# Required actions:
(a) In the exhibition announcement, list every element that the painting The Secret (2013) is said to mash up.
(b) Reproduce the exhibition announcement word for word, from "Between Head and" up to and including "visual and emotional.".

══ Quoted passage ══

Between Head and Hand, an exhibition of new paintings by Kai Samuels-Davis, will open at the Dolby Chadwick Gallery on Thursday, September 4. Rendered in richly textured, de-saturated oils, Samuels-Davis’s paintings are forged at the nexus of figuration and abstraction. Portraits comprise the vast majority of his subject matter, though the figures typically cannot be identified as any one person. They instead act as roadmaps for a conglomerate of inter-personal relationships and sensations, both visual and emotional.
By painting from photographs instead of live models, Samuels-Davis is able to utilize multiple images of the same person—or even images of different people—to create highly layered, dynamic portraits. Although some of the subjects are people he knows, Samuels-Davis prefers to use strangers as his point of departure as they allow him the freedom to transcend the limits of existing knowledge, impart his own creative sensibilities, and inflect his own thoughts, feelings, and emotions. On the creative origins of his subject’s identities, Samuels-Davis explains: “I like the idea of each subject being ‘born’—of emerging” out of entities that already exist in the world. Once fully formed, they come into their own and are “no longer part of any real world but rather exist in this solitary void.” His subjects, however, are far from imprisoned—if anything, they are free from life’s quotidian restraints.
In addition to referencing both color and black-and-white photographs of people, Samuels-Davis also utilizes close-up images of corroded metal, abstract swatches of paint, and distortions associated with digital artifacts, which are defined as unintended and ostensibly undesirable alterations in digitally-produced visual data. Incorporating these fragmented and textured visuals helps mitigate pretenses of overt premeditation, unrealistic order, or easy intelligibility. The Secret (2013), for example, presents a mash-up of blurred motion, “pixilation,” displaced forms, fractured borders, and “corruptions” of color. As a result of these combinatory practices, the paintings are reminiscent of Robert Rauschenberg’s combines or Jess’s paste-ups, though in a modified sense since Samuels-Davis’s collages use painted—and ultimately, re-mastered—proxies of the original material.
Samuels-Davis’s process emerges from a subconscious place: an initial action leads intuitively to a second action, which points to a third action and, ultimately, a final composition. It is therefore unsurprising that he refers to his paintings as distorted mirrors, for although they don’t serve as self-portraits, they are deeply influenced by and reflective of his inner sense of self. According to Samuels-Davis, this instills them with a therapeutic power: “If I’m stuck or frustrated I’ll sometimes paint a face that’s very confrontational, so that if feels like I'm confronting myself to snap out of it.” Despite their various idiosyncrasies, the paintings are uniformly quiet and meditative, a total effect encouraged by his choice of residence in Jenner, a rural, isolated town along the mouth of the Russian River. On the intersection of his living experience and his process, Samuels-Davis explains:
I like to be in a sort of meditative in-between place. That’s why most of my subjects are solitary and seem lost in thought and quiet—I’m painting them sitting alone in my studio, not speaking and (hopefully) with a clear, contemplating head. The works end up being a painted diary of sorts.

═══
══ Recorded information ══

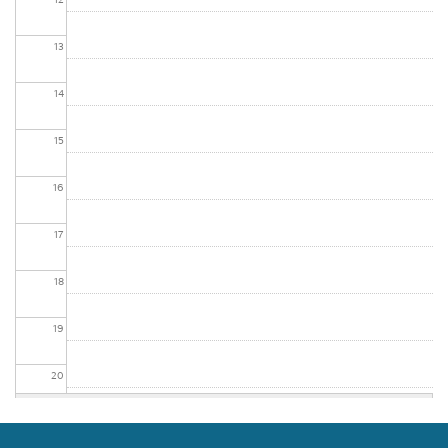
13
14
15
16
17
18
19
20
21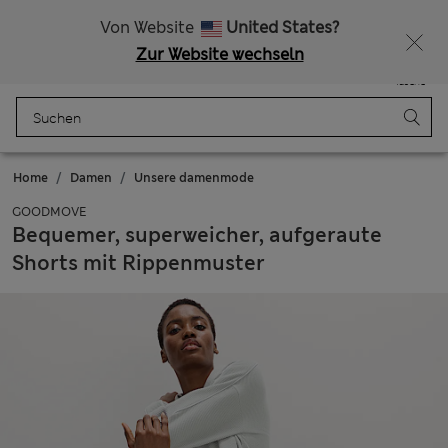
Alle Zölle bezahlt
Lust auf 15 % Rabatt? Greifen Sie zu – und dazu weitere exklusive Prämien, wenn Sie Mitglied bei Sparks werden
Von Website
United States?
Zur Website wechseln
Menü
Anmelden
Gespeichert
Tasche
Home
Damen
Unsere damenmode
GOODMOVE
Bequemer, superweicher, aufgeraute
Shorts mit Rippenmuster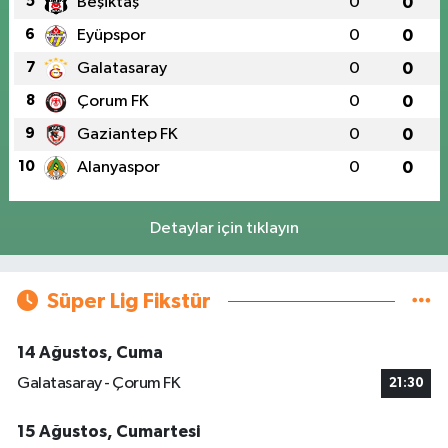
5
Beşiktaş
0
0
6
Eyüpspor
0
0
7
Galatasaray
0
0
8
Çorum FK
0
0
9
Gaziantep FK
0
0
10
Alanyaspor
0
0
Detaylar için tıklayın
Süper Lig Fikstür
14 Ağustos, Cuma
Galatasaray - Çorum FK
21:30
15 Ağustos, Cumartesi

═══

# Answers provided:
(a)
- blurred motion
- "pixilation"
- displaced forms
- fractured borders
- "corruptions" of color

(b)
Between Head and Hand, an exhibition of new paintings by Kai Samuels-Davis, will open at the Dolby Chadwick Gallery on Thursday, September 4. Rendered in richly textured, de-saturated oils, Samuels-Davis’s paintings are forged at the nexus of figuration and abstraction. Portraits comprise the vast majority of his subject matter, though the figures typically cannot be identified as any one person. They instead act as roadmaps for a conglomerate of inter-personal relationships and sensations, both visual and emotional.